Religious Practitioners. Apart from the clergy of the established religions in France, there are numerous practitioners representative of pagan religions. Witchcraft, for example, is practiced in certain rural sectors of the Aquitaine. Arts. There is tremendous diversity within the southwest with respect to local arts. Today, the arts are dominated by artisans from all over France who have made the southwest their home. Some of the traditional arts are kept alive by local bureaus of tourism.
Medicine. France has a fully Westernized system of Medicine with excellent social services subsidized by the government. In the countryside, many traditional healers carry on their trades with explanations of illness in moral rather than exclusively medical terms.
Death and Afterlife. The Catholic and Protestant churches have done much to shape attitudes toward death and an afterlife. However, the rituals surrounding death and disposal of bodies have been thoroughly modernized and medicalized and are now largely carried out by undertakers.
Bibliography
Guiraud, Pierre (1968). Patois et dialectes français. Paris: Presses Universitaires de France.

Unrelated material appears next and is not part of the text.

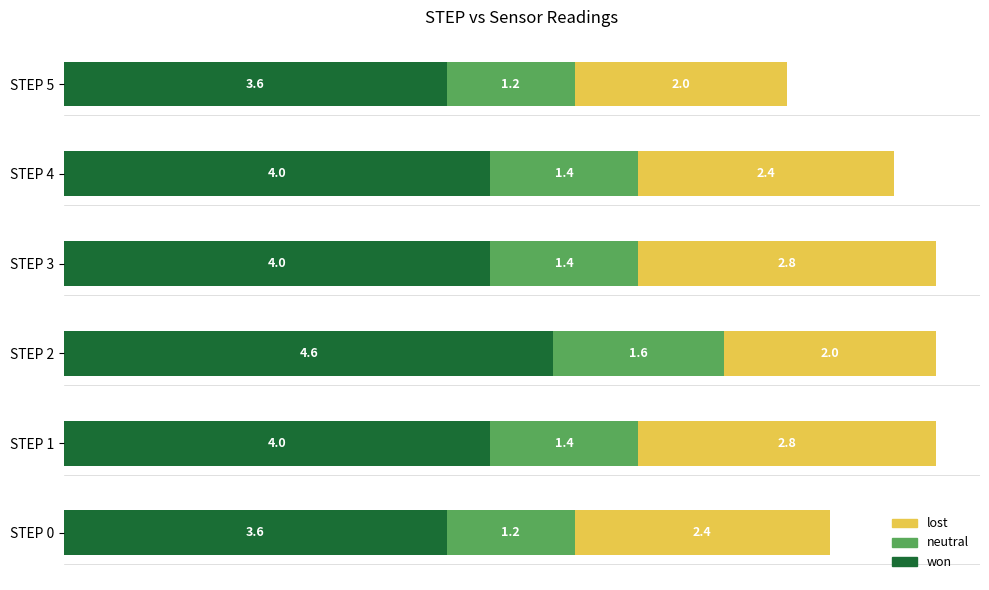

What is the sum of the won values at STEP 4 and STEP 2?

8.6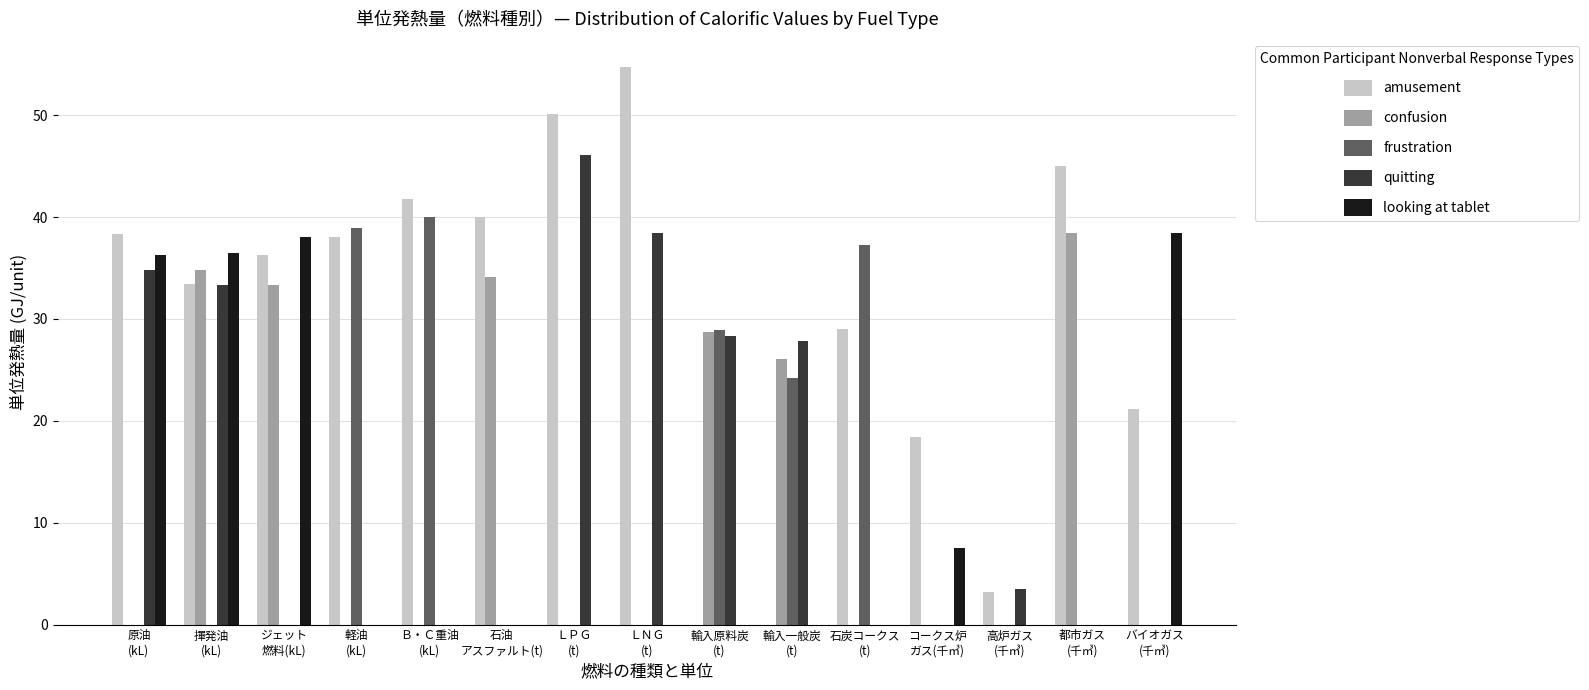

The looking at tablet series shows 21.3 at 輸入一般炭
(t). True or false?

False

Herzfeld, Michael (1987). Anthropology through the Looking Glass: Critical Ethnography in the Margins of Europe. Cambridge: Cambridge University Press.
Pinchemel, Philippe (1987). France: A Geographical, Social, and Economic Survey. Translated by Dorothy Elkins. Cambridge: Cambridge University Press.
Segalen, Martine (1986). Historical Anthropology of the Family. Cambridge: Cambridge University Press.
Ulin, Robert C. (1987). "Writing and Power: The Recovery of Winegrowing Histories in the Southwest of France." Anthropological Quarterly 60: 77-82.
Ulin, Robert C. (1988). "Cooperation or Cooptation: A Southwest French Wine Cooperative." Dialectical Anthropology 13: 253-267.